-- Given exercise --
Change "common name" to "vernacular name" throughout the rows, starting at the line containing "scientific name: Paris quadrifolia" and ending at the line containing "genus: Phlomoides". Keep everything else the same, and give back only those lines.
:: Supplied data ::
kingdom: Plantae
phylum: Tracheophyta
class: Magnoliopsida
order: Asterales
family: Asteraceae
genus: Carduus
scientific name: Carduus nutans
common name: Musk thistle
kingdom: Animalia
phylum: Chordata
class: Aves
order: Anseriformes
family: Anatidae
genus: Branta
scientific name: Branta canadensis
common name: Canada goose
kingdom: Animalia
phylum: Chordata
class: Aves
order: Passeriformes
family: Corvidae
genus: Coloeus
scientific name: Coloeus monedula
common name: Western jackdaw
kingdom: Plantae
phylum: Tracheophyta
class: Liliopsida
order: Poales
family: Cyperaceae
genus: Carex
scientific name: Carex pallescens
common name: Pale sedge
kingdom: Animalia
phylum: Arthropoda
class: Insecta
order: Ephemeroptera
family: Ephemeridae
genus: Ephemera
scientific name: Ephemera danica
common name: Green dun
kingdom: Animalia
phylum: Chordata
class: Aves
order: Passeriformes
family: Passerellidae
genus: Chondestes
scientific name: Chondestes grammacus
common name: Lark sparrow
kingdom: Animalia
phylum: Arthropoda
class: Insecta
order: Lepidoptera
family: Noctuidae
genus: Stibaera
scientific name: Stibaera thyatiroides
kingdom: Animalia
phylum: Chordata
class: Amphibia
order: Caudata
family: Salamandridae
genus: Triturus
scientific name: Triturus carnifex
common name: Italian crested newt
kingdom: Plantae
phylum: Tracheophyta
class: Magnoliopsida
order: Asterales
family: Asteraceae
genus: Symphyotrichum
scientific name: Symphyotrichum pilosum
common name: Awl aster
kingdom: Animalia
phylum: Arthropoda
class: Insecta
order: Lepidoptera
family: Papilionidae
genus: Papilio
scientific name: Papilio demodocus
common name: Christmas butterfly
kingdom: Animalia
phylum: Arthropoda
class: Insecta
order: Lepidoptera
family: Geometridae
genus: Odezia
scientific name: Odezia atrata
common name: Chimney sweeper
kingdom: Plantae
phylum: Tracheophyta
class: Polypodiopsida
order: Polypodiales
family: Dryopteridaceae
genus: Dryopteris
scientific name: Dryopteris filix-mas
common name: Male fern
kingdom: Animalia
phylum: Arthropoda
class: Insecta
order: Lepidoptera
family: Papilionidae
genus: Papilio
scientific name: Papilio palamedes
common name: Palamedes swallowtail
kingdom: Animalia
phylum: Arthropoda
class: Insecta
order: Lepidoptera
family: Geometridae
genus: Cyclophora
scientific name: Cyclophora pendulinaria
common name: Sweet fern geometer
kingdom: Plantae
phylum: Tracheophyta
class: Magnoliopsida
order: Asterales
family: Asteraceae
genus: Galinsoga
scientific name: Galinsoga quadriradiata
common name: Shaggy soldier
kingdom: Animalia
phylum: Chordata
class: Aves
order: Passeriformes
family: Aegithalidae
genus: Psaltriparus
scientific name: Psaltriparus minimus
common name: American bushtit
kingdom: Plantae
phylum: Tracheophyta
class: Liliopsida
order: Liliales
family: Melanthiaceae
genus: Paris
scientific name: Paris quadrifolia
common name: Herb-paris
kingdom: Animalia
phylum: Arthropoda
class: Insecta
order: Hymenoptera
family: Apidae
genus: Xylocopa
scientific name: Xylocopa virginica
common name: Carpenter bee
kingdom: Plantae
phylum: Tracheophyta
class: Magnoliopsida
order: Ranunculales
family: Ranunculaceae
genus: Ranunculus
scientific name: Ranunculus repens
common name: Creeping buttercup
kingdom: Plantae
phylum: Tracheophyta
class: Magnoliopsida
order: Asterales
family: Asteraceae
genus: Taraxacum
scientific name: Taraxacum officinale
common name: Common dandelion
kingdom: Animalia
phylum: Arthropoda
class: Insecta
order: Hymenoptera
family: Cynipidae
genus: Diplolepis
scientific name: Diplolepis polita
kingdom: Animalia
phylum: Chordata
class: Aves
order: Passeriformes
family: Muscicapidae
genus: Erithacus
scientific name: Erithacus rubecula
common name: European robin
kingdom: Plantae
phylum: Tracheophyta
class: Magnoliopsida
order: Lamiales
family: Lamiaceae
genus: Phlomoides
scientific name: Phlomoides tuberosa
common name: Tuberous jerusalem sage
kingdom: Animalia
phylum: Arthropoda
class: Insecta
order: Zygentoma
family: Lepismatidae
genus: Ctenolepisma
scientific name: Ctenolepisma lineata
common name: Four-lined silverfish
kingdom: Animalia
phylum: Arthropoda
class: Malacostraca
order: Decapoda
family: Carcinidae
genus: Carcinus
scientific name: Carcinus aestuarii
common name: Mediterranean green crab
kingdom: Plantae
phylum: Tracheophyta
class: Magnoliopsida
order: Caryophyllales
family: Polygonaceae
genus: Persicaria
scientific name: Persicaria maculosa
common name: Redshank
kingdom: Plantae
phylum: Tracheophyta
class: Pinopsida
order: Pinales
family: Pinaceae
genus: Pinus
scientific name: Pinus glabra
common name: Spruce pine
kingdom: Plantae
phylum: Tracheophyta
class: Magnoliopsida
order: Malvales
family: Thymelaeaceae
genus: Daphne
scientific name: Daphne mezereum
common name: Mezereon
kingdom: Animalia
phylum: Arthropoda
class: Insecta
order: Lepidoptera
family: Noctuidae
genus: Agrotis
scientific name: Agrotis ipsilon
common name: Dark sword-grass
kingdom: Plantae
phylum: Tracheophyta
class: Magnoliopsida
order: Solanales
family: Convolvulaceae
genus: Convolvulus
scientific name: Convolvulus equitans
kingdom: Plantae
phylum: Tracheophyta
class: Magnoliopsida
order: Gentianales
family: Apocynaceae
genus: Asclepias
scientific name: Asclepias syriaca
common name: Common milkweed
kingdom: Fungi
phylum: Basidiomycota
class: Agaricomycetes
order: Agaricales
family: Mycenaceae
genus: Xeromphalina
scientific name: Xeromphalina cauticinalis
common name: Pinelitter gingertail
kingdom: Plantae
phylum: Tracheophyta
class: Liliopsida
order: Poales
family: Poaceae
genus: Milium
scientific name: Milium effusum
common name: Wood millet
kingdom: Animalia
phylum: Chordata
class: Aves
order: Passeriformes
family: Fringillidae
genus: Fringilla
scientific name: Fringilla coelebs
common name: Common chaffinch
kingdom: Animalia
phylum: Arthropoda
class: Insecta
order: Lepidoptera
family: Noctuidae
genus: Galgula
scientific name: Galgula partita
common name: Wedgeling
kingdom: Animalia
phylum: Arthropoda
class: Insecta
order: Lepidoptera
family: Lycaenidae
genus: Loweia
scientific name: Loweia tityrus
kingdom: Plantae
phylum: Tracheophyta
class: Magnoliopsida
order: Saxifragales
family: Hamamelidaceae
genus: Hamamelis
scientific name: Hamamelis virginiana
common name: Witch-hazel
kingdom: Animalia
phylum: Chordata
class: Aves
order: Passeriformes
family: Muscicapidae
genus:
:::
-- Reply --
scientific name: Paris quadrifolia
vernacular name: Herb-paris
kingdom: Animalia
phylum: Arthropoda
class: Insecta
order: Hymenoptera
family: Apidae
genus: Xylocopa
scientific name: Xylocopa virginica
vernacular name: Carpenter bee
kingdom: Plantae
phylum: Tracheophyta
class: Magnoliopsida
order: Ranunculales
family: Ranunculaceae
genus: Ranunculus
scientific name: Ranunculus repens
vernacular name: Creeping buttercup
kingdom: Plantae
phylum: Tracheophyta
class: Magnoliopsida
order: Asterales
family: Asteraceae
genus: Taraxacum
scientific name: Taraxacum officinale
vernacular name: Common dandelion
kingdom: Animalia
phylum: Arthropoda
class: Insecta
order: Hymenoptera
family: Cynipidae
genus: Diplolepis
scientific name: Diplolepis polita
kingdom: Animalia
phylum: Chordata
class: Aves
order: Passeriformes
family: Muscicapidae
genus: Erithacus
scientific name: Erithacus rubecula
vernacular name: European robin
kingdom: Plantae
phylum: Tracheophyta
class: Magnoliopsida
order: Lamiales
family: Lamiaceae
genus: Phlomoides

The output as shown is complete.